(Dataset items)
⟨

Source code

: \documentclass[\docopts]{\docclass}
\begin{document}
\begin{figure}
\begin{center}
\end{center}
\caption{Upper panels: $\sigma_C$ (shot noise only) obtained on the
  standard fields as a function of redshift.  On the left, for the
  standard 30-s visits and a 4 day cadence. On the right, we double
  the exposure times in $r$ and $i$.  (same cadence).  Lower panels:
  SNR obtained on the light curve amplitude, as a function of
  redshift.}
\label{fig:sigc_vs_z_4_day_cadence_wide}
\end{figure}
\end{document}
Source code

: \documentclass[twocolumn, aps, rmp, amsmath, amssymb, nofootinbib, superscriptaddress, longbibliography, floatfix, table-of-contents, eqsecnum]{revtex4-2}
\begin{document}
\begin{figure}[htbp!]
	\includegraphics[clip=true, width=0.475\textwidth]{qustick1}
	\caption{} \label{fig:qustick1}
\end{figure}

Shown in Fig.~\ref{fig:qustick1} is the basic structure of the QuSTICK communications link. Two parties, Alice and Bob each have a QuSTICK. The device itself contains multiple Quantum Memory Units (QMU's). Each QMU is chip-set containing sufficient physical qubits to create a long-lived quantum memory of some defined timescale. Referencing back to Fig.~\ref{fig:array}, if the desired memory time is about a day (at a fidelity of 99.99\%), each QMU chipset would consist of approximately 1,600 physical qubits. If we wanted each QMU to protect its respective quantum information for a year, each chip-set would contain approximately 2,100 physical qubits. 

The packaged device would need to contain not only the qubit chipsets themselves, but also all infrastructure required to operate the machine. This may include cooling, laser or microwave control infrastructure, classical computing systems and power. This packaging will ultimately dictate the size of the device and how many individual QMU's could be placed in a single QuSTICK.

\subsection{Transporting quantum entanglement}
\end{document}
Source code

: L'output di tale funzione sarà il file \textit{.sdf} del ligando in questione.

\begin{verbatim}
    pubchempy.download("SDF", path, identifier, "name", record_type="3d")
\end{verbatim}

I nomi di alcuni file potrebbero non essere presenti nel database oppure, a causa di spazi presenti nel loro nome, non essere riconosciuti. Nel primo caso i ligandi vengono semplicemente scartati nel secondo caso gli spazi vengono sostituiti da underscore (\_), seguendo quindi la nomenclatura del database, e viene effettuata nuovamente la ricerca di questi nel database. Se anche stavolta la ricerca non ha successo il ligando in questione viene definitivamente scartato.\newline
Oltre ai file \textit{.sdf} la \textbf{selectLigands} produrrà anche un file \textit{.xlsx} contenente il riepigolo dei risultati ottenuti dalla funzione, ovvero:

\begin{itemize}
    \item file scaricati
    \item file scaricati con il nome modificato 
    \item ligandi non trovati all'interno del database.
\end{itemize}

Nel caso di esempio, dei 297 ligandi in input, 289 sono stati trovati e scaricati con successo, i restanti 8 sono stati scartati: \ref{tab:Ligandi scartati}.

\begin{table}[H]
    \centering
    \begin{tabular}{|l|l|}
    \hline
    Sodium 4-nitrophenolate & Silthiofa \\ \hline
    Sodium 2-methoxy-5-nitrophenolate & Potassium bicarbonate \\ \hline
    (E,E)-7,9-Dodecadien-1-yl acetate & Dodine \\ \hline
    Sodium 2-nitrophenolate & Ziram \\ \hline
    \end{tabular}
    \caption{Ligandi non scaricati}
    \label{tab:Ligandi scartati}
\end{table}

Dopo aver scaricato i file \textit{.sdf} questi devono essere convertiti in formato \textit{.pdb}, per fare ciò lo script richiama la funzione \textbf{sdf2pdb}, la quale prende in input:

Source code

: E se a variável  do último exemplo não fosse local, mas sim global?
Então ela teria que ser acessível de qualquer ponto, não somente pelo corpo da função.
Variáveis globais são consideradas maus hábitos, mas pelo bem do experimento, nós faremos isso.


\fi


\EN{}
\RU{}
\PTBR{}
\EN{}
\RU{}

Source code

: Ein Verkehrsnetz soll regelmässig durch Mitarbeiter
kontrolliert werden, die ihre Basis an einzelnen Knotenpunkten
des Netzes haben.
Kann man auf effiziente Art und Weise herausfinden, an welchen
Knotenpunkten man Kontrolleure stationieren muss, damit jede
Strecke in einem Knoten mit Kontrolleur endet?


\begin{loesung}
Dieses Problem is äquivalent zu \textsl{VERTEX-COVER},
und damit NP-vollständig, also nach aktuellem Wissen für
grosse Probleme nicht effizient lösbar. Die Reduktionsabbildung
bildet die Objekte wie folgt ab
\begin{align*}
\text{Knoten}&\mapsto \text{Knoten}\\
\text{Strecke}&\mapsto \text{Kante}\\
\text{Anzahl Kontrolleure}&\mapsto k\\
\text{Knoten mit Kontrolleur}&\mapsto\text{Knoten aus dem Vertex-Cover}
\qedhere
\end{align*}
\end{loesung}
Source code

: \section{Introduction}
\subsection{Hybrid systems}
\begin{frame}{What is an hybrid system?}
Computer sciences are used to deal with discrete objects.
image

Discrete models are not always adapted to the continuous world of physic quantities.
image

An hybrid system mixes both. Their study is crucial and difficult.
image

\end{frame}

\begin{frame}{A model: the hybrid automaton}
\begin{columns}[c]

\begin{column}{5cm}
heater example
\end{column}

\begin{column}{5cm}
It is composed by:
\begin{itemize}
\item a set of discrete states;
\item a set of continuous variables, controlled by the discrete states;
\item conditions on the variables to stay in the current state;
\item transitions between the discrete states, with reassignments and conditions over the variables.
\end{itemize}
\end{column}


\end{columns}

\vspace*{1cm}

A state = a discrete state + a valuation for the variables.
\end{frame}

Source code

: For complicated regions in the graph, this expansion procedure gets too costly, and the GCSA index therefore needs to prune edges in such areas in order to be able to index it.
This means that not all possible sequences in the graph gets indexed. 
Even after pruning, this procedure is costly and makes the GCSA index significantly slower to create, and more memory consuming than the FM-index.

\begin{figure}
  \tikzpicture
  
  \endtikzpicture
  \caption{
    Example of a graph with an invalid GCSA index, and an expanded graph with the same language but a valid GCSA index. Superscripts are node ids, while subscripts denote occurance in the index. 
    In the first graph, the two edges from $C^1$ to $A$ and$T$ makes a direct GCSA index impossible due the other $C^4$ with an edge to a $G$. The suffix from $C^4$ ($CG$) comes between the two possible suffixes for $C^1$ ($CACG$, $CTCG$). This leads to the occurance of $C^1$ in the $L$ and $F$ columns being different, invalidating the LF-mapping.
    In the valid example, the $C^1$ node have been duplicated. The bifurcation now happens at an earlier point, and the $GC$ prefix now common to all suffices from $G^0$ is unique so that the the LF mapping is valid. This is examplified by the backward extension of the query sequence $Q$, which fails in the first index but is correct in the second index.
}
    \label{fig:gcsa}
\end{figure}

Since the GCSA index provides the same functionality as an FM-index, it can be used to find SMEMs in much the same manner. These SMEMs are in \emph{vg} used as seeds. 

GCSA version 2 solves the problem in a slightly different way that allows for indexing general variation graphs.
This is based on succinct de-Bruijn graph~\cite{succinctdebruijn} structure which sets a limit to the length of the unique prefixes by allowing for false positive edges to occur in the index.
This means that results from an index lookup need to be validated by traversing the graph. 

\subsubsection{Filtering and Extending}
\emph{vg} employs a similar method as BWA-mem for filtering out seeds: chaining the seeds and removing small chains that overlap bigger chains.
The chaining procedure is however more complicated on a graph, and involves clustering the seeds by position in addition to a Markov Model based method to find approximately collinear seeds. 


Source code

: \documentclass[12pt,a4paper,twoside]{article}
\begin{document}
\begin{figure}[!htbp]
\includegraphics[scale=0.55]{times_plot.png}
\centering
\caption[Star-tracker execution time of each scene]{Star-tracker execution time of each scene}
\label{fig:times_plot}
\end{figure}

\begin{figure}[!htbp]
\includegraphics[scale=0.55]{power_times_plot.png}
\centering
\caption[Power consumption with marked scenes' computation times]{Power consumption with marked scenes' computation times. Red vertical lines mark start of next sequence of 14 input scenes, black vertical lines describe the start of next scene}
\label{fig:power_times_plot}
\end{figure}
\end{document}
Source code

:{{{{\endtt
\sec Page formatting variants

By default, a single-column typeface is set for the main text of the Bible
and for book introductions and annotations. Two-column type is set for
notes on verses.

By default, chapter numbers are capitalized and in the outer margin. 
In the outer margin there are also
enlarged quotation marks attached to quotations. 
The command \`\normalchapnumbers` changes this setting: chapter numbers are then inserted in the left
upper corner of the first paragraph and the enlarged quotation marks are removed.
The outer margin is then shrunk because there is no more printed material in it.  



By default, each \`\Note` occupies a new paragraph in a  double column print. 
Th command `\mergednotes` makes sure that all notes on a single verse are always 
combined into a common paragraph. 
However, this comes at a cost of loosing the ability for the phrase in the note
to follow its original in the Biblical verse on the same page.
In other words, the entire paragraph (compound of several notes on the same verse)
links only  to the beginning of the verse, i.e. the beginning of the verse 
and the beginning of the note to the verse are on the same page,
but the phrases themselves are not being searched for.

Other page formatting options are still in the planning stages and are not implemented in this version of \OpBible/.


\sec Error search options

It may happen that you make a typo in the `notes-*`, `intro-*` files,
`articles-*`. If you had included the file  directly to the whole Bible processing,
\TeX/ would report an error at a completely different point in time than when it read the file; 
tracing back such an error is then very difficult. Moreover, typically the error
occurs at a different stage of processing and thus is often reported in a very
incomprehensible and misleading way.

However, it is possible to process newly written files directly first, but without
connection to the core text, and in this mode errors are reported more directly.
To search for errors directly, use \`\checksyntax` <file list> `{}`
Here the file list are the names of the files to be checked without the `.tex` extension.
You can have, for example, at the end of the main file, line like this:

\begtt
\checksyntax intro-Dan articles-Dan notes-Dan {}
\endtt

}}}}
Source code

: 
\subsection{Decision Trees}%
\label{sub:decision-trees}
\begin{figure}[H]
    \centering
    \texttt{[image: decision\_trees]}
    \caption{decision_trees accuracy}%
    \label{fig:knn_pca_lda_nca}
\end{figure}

⟩

▶ [WHAT THE TASK REQUIRES]: Your answer should be the lines above from the one containing "enlarged quotation marks attached" through the one containing "upper corner of", copied exactly and with both ends kept.

▶ [EXERCISE RESULT]:
enlarged quotation marks attached to quotations. 
The command \`\normalchapnumbers` changes this setting: chapter numbers are then inserted in the left
upper corner of the first paragraph and the enlarged quotation marks are removed.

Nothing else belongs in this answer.